Recorded data
_ _ _ _

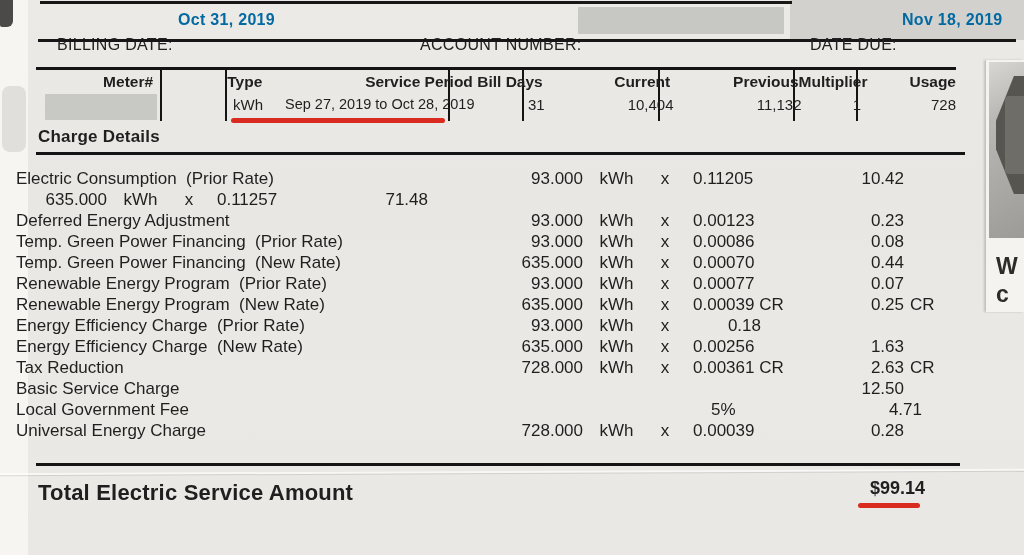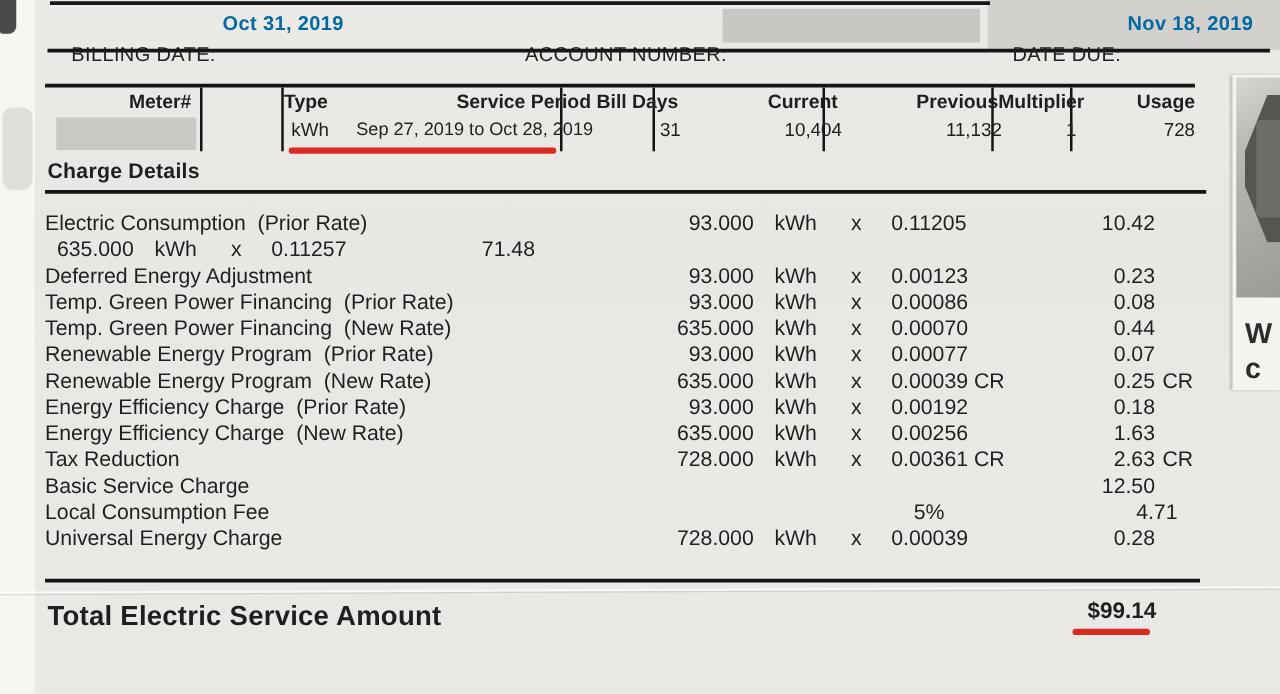--- a/index.html
+++ b/index.html
@@ -37,21 +37,21 @@
   .mcell{text-align:right;white-space:nowrap;overflow:visible;}
   .w0{width:124px;} .w1{width:86px;margin-left:28px;} .w2{width:223px;font-size:14.5px;} .w3{width:74px;}
   .w4{width:136px;} .w5{width:135px;} .w6{width:63px;} .w7{width:100px;}
   .meter-redact{position:absolute;left:9px;top:24px;width:112px;height:26px;background:#c8c8c5;border-radius:1px;}
   .sp-underline{position:absolute;left:195px;top:48px;width:214px;height:5px;border-radius:3px;}
   
   .cd-title{position:absolute;left:38px;top:127px;font-size:17px;font-weight:bold;letter-spacing:.2px;}
   .rule-cd{position:absolute;left:36px;top:152px;width:929px;height:3px;background:#141414;}
   .charges{position:absolute;left:0;top:168px;width:1024px;}
   .crow{display:flex;height:21px;line-height:21px;font-size:17px;}
-  .c-label{width:460px;padding-left:36px;white-space:pre;overflow:hidden;}
+  .c-label{width:460px;padding-left:16px;white-space:pre;overflow:hidden;}
   .c-qty{width:107px;text-align:right;}
   .c-unit{width:67px;text-align:center;}
   .c-x{width:30px;text-align:center;}
   .c-rate{width:130px;padding-left:13px;white-space:pre;}
   .c-rate--indent{padding-left:31px;}
   .c-amt{width:81px;text-align:right;}
   .c-amtcr{width:45px;padding-left:6px;}
   
   .rule-bottom{position:absolute;left:36px;top:463px;width:924px;height:3px;background:#141414;}
   .total-label{position:absolute;left:38px;top:480px;font-size:22px;font-weight:bold;letter-spacing:.2px;}
@@ -182,21 +182,20 @@
     <span class="c-x">x</span>
     <span class="c-rate">0.00039 CR</span>
     <span class="c-amt">0.25</span>
     <span class="c-amtcr">CR</span>
   </div>
   <div class="crow">
     <span class="c-label">Energy Efficiency Charge  (Prior Rate)</span>
     <span class="c-qty">93.000</span>
     <span class="c-unit">kWh</span>
     <span class="c-x">x</span>
-    <span class="c-rate">0.00192</span>
     <span class="c-amt">0.18</span>
     <span class="c-amtcr"></span>
   </div>
   <div class="crow">
     <span class="c-label">Energy Efficiency Charge  (New Rate)</span>
     <span class="c-qty">635.000</span>
     <span class="c-unit">kWh</span>
     <span class="c-x">x</span>
     <span class="c-rate">0.00256</span>
     <span class="c-amt">1.63</span>
@@ -214,21 +213,21 @@
   <div class="crow">
     <span class="c-label">Basic Service Charge</span>
     <span class="c-qty"></span>
     <span class="c-unit"></span>
     <span class="c-x"></span>
     <span class="c-rate"></span>
     <span class="c-amt">12.50</span>
     <span class="c-amtcr"></span>
   </div>
   <div class="crow">
-    <span class="c-label">Local Consumption Fee</span>
+    <span class="c-label">Local Government Fee</span>
     <span class="c-qty"></span>
     <span class="c-unit"></span>
     <span class="c-x"></span>
     <span class="c-rate c-rate--indent">5%</span>
     <span class="c-amt">4.71</span>
     <span class="c-amtcr"></span>
   </div>
   <div class="crow">
     <span class="c-label">Universal Energy Charge</span>
     <span class="c-qty">728.000</span>

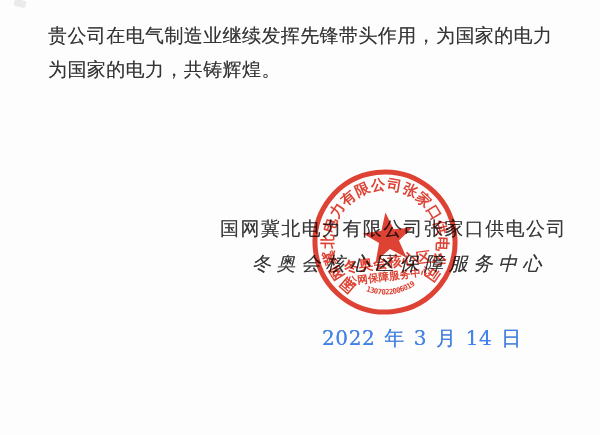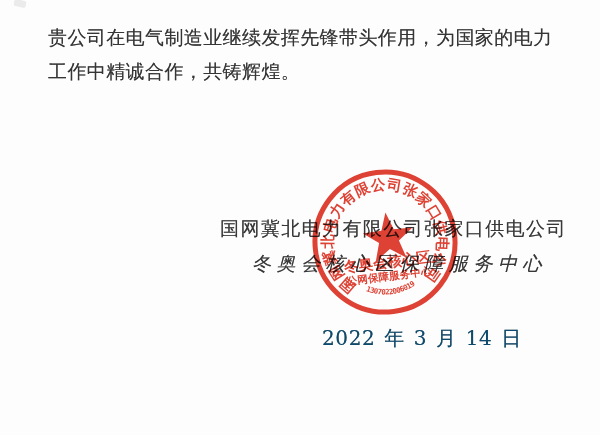--- a/index.html
+++ b/index.html
@@ -8,36 +8,37 @@
     width:600px;height:435px;
     background:#fdfdfd;
     overflow:hidden;
     font-family:"DejaVu Serif","Liberation Serif",serif;
   }
   .body-text{
     position:absolute;left:48px;top:20px;width:520px;
     font-size:19px;line-height:34px;letter-spacing:.4px;
     color:#353535;
     text-shadow:0 0 .6px rgba(70,70,70,.65);
+    font-family:Liberation Mono, monospace;
   }
   .body-line{white-space:nowrap;}
   .sig-line1{
     position:absolute;left:220px;top:216px;
     font-size:19px;letter-spacing:1.4px;white-space:nowrap;
     color:#383838;text-shadow:0 0 .6px rgba(70,70,70,.6);
   }
   .sig-line2{
     position:absolute;left:252px;top:251px;
     font-size:19px;letter-spacing:5.6px;white-space:nowrap;
     color:#383838;text-shadow:0 0 .6px rgba(70,70,70,.6);font-style:italic;
   }
   .date-line{
     position:absolute;left:322px;top:325px;
     font-size:20px;letter-spacing:.6px;word-spacing:2px;white-space:nowrap;
-    color:#0c4a6e;text-shadow:0 0 .6px rgba(70,70,70,.6);
+    color:#3b82f6;text-shadow:0 0 .6px rgba(70,70,70,.6);
   }
   .seal{
     position:absolute;left:310px;top:167px;width:150px;height:150px;
     mix-blend-mode:multiply;
     opacity:.92;
     filter:blur(.25px);
   }
   .seal .ring-char{
     font-family:"DejaVu Serif","Liberation Serif",serif;
     font-weight:bold;font-size:14.5px;
@@ -64,21 +65,21 @@
 </style>
 </head>
 <body>
 
 <div class="page">
 
   <div class="scan-artifact"></div>
 
   <div class="body-text">
     <div class="body-line">贵公司在电气制造业继续发挥先锋带头作用，为国家的电力</div>
-    <div class="body-line">工作中精诚合作，共铸辉煌。</div>
+    <div class="body-line">为国家的电力，共铸辉煌。</div>
   </div>
 
   <div class="sig-line1">国网冀北电力有限公司张家口供电公司</div>
   <div class="sig-line2">冬奥会核心区保障服务中心</div>
   <div class="date-line">2022 年 3 月 14 日</div>
 
   <svg class="seal" viewBox="0 0 150 150">
     <g transform="rotate(-7 75 75)">
       <circle cx="75" cy="75" r="70" fill="none" stroke-width="5" stroke="#dd3222"></circle>
       <g>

_ _ _ _

--- EXERCISE OBJECTIVE ---
From the first line to the last, please copy the data exactly, with the pictures left out.

--- EXERCISE RESPONSE ---
--- a/index.html
+++ b/index.html
@@ -37,21 +37,21 @@
   .mcell{text-align:right;white-space:nowrap;overflow:visible;}
   .w0{width:124px;} .w1{width:86px;margin-left:28px;} .w2{width:223px;font-size:14.5px;} .w3{width:74px;}
   .w4{width:136px;} .w5{width:135px;} .w6{width:63px;} .w7{width:100px;}
   .meter-redact{position:absolute;left:9px;top:24px;width:112px;height:26px;background:#c8c8c5;border-radius:1px;}
   .sp-underline{position:absolute;left:195px;top:48px;width:214px;height:5px;border-radius:3px;}
   
   .cd-title{position:absolute;left:38px;top:127px;font-size:17px;font-weight:bold;letter-spacing:.2px;}
   .rule-cd{position:absolute;left:36px;top:152px;width:929px;height:3px;background:#141414;}
   .charges{position:absolute;left:0;top:168px;width:1024px;}
   .crow{display:flex;height:21px;line-height:21px;font-size:17px;}
-  .c-label{width:460px;padding-left:36px;white-space:pre;overflow:hidden;}
+  .c-label{width:460px;padding-left:16px;white-space:pre;overflow:hidden;}
   .c-qty{width:107px;text-align:right;}
   .c-unit{width:67px;text-align:center;}
   .c-x{width:30px;text-align:center;}
   .c-rate{width:130px;padding-left:13px;white-space:pre;}
   .c-rate--indent{padding-left:31px;}
   .c-amt{width:81px;text-align:right;}
   .c-amtcr{width:45px;padding-left:6px;}
   
   .rule-bottom{position:absolute;left:36px;top:463px;width:924px;height:3px;background:#141414;}
   .total-label{position:absolute;left:38px;top:480px;font-size:22px;font-weight:bold;letter-spacing:.2px;}
@@ -182,21 +182,20 @@
     <span class="c-x">x</span>
     <span class="c-rate">0.00039 CR</span>
     <span class="c-amt">0.25</span>
     <span class="c-amtcr">CR</span>
   </div>
   <div class="crow">
     <span class="c-label">Energy Efficiency Charge  (Prior Rate)</span>
     <span class="c-qty">93.000</span>
     <span class="c-unit">kWh</span>
     <span class="c-x">x</span>
-    <span class="c-rate">0.00192</span>
     <span class="c-amt">0.18</span>
     <span class="c-amtcr"></span>
   </div>
   <div class="crow">
     <span class="c-label">Energy Efficiency Charge  (New Rate)</span>
     <span class="c-qty">635.000</span>
     <span class="c-unit">kWh</span>
     <span class="c-x">x</span>
     <span class="c-rate">0.00256</span>
     <span class="c-amt">1.63</span>
@@ -214,21 +213,21 @@
   <div class="crow">
     <span class="c-label">Basic Service Charge</span>
     <span class="c-qty"></span>
     <span class="c-unit"></span>
     <span class="c-x"></span>
     <span class="c-rate"></span>
     <span class="c-amt">12.50</span>
     <span class="c-amtcr"></span>
   </div>
   <div class="crow">
-    <span class="c-label">Local Consumption Fee</span>
+    <span class="c-label">Local Government Fee</span>
     <span class="c-qty"></span>
     <span class="c-unit"></span>
     <span class="c-x"></span>
     <span class="c-rate c-rate--indent">5%</span>
     <span class="c-amt">4.71</span>
     <span class="c-amtcr"></span>
   </div>
   <div class="crow">
     <span class="c-label">Universal Energy Charge</span>
     <span class="c-qty">728.000</span>

--- a/index.html
+++ b/index.html
@@ -8,36 +8,37 @@
     width:600px;height:435px;
     background:#fdfdfd;
     overflow:hidden;
     font-family:"DejaVu Serif","Liberation Serif",serif;
   }
   .body-text{
     position:absolute;left:48px;top:20px;width:520px;
     font-size:19px;line-height:34px;letter-spacing:.4px;
     color:#353535;
     text-shadow:0 0 .6px rgba(70,70,70,.65);
+    font-family:Liberation Mono, monospace;
   }
   .body-line{white-space:nowrap;}
   .sig-line1{
     position:absolute;left:220px;top:216px;
     font-size:19px;letter-spacing:1.4px;white-space:nowrap;
     color:#383838;text-shadow:0 0 .6px rgba(70,70,70,.6);
   }
   .sig-line2{
     position:absolute;left:252px;top:251px;
     font-size:19px;letter-spacing:5.6px;white-space:nowrap;
     color:#383838;text-shadow:0 0 .6px rgba(70,70,70,.6);font-style:italic;
   }
   .date-line{
     position:absolute;left:322px;top:325px;
     font-size:20px;letter-spacing:.6px;word-spacing:2px;white-space:nowrap;
-    color:#0c4a6e;text-shadow:0 0 .6px rgba(70,70,70,.6);
+    color:#3b82f6;text-shadow:0 0 .6px rgba(70,70,70,.6);
   }
   .seal{
     position:absolute;left:310px;top:167px;width:150px;height:150px;
     mix-blend-mode:multiply;
     opacity:.92;
     filter:blur(.25px);
   }
   .seal .ring-char{
     font-family:"DejaVu Serif","Liberation Serif",serif;
     font-weight:bold;font-size:14.5px;
@@ -64,21 +65,21 @@
 </style>
 </head>
 <body>
 
 <div class="page">
 
   <div class="scan-artifact"></div>
 
   <div class="body-text">
     <div class="body-line">贵公司在电气制造业继续发挥先锋带头作用，为国家的电力</div>
-    <div class="body-line">工作中精诚合作，共铸辉煌。</div>
+    <div class="body-line">为国家的电力，共铸辉煌。</div>
   </div>
 
   <div class="sig-line1">国网冀北电力有限公司张家口供电公司</div>
   <div class="sig-line2">冬奥会核心区保障服务中心</div>
   <div class="date-line">2022 年 3 月 14 日</div>
 
   <svg class="seal" viewBox="0 0 150 150">
     <g transform="rotate(-7 75 75)">
       <circle cx="75" cy="75" r="70" fill="none" stroke-width="5" stroke="#dd3222"></circle>
       <g>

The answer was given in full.